● **EXERCISE DESCRIPTION**:
Locate every line in the records that contains the string "fromRef" and copy each such line in full.
··· ENTRIES PROVIDED ···
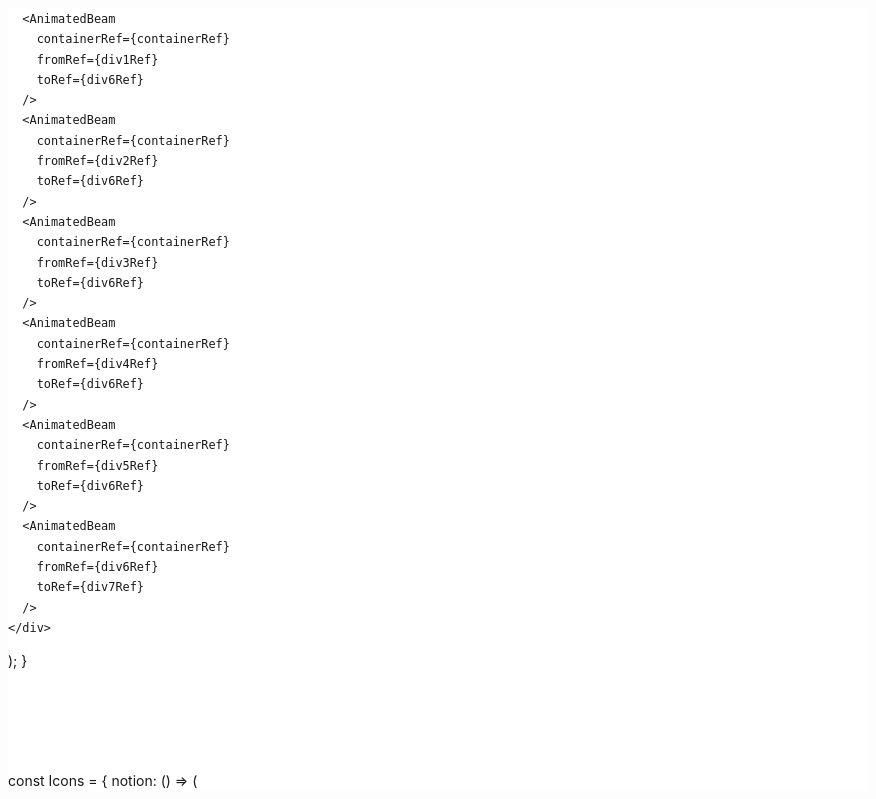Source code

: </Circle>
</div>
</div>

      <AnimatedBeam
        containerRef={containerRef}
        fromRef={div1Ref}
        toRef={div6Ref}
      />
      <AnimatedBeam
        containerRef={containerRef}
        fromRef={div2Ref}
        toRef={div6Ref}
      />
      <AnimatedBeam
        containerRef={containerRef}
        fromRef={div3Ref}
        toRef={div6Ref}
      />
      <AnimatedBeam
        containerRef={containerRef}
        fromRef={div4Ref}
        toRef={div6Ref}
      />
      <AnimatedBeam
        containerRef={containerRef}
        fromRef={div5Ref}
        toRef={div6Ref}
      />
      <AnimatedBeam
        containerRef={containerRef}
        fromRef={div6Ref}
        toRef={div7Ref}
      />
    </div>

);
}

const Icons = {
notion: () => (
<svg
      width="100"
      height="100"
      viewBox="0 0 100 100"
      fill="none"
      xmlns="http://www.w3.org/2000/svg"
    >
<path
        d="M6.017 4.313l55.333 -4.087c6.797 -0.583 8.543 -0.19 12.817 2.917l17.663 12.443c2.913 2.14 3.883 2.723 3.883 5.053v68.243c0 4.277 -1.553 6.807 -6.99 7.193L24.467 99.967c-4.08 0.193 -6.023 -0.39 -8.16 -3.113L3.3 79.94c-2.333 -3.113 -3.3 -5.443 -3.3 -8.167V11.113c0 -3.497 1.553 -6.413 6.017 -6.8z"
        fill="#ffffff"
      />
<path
···
● **ANSWER SPACE**:
        fromRef={div1Ref}
        fromRef={div2Ref}
        fromRef={div3Ref}
        fromRef={div4Ref}
        fromRef={div5Ref}
        fromRef={div6Ref}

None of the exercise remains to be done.